▸ 提供された本文
----
アセンラブージュ

無意識に巣食う心のジャンクを浄化するアート

BoxGarden therapy(箱庭療法)

自然界では、死はたえず何らかの再生へと循環する。つまり、新たな生命を呼び込むためのプロセスに他ならない。が、どうだろう、この社会ではモノたちの過剰生産の行きつく先はゴミという、この自然において、なんら有益なものをもたらしはしない異物として残される。至る場所で、日々日課のように廃棄され続ける廃棄物たちよ、君たちの本当のことばが聴きたいのだ。
いったいこの内なる声の主はだれなのだ? 

 機械のパーツ、用を足した品々、包装品、自然に風化した金属や木々、昆虫の死骸。
 確かに、これだけでは意味、用途を成しはしないかもしれない。それゆえに廃棄される運命を余儀なくされるのだろう。が、こんなにもオブジェ性に充ちたジャンクたちが、廃棄さるるがままになっていていいわけがない。そう思うに十分な色、形、質感がこのわたしを呼び止める。
----
姿勢ランドマーク座標:
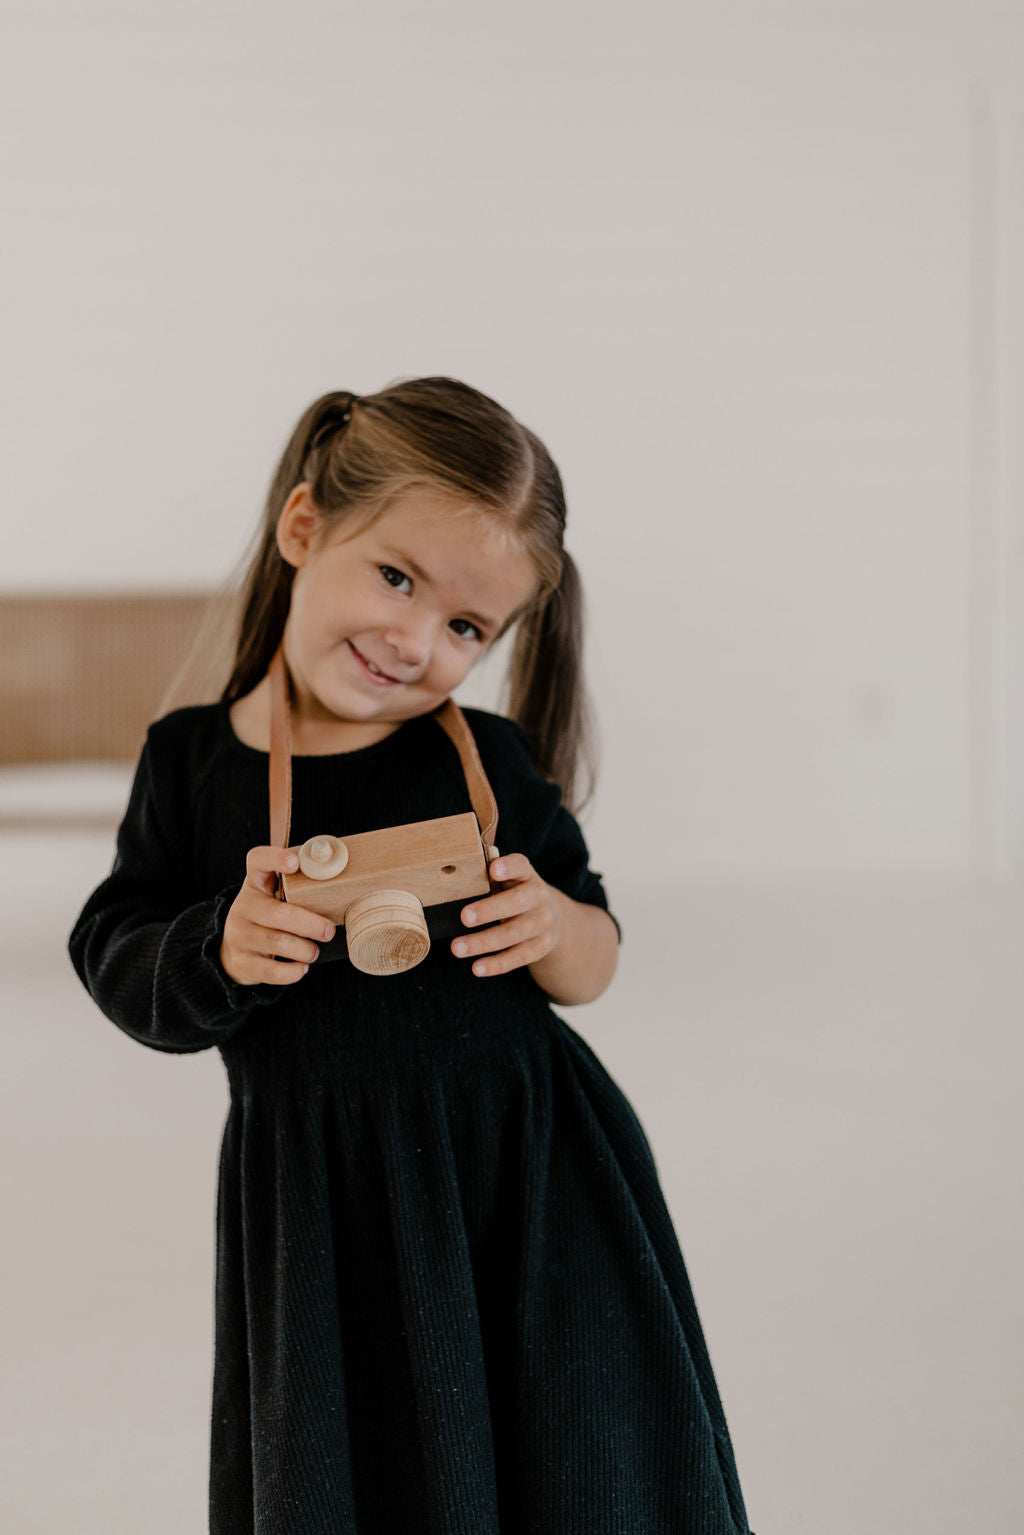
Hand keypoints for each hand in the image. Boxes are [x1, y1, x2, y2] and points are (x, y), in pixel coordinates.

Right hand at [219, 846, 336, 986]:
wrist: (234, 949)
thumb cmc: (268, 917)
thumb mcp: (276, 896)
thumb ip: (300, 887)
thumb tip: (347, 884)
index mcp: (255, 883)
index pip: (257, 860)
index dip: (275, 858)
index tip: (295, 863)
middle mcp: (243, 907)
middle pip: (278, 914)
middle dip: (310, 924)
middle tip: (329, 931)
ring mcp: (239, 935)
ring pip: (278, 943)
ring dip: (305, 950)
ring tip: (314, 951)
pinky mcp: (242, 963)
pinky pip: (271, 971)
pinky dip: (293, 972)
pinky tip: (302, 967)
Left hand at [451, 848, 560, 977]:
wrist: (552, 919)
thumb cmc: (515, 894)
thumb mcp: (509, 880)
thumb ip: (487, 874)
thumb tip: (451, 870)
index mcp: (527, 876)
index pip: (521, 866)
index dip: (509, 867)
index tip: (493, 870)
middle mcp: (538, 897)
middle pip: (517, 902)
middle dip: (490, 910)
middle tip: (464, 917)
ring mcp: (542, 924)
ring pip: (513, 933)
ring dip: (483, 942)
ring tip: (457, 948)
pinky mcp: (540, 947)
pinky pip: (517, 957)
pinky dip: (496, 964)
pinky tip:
----
▸ やること
1 – 本文のうち、「機械のパーツ、用を足した品々、包装品、自然に風化した金属や木々、昆虫の死骸。」から「感がこのわたしを呼び止める。」までを一字も変えずに書き写してください。
2 – 本文にある「自然界では、死はたえず何らかの再生へと循環する。」という一文を英語に訳してください。
答えは本文の内容だけをもとにしてください。

▸ 解答済み課題
1 –
機械のパーツ、用を足した品々、包装品、自然に風化した金属や木々、昆虫の死骸。
 確かに、これだけでは意味、用途を成しはしないかもしれない。それゆえに廃棄される運命を余儀なくされるのだろう。が、こんなにもオブジェ性に充ちたジャンクたちが、廃棄さるるがままになっていていいわけがない。そう思うに十分な色、形、質感がこのわたしを呼び止める。

2 – In the natural world, death constantly cycles into some form of rebirth.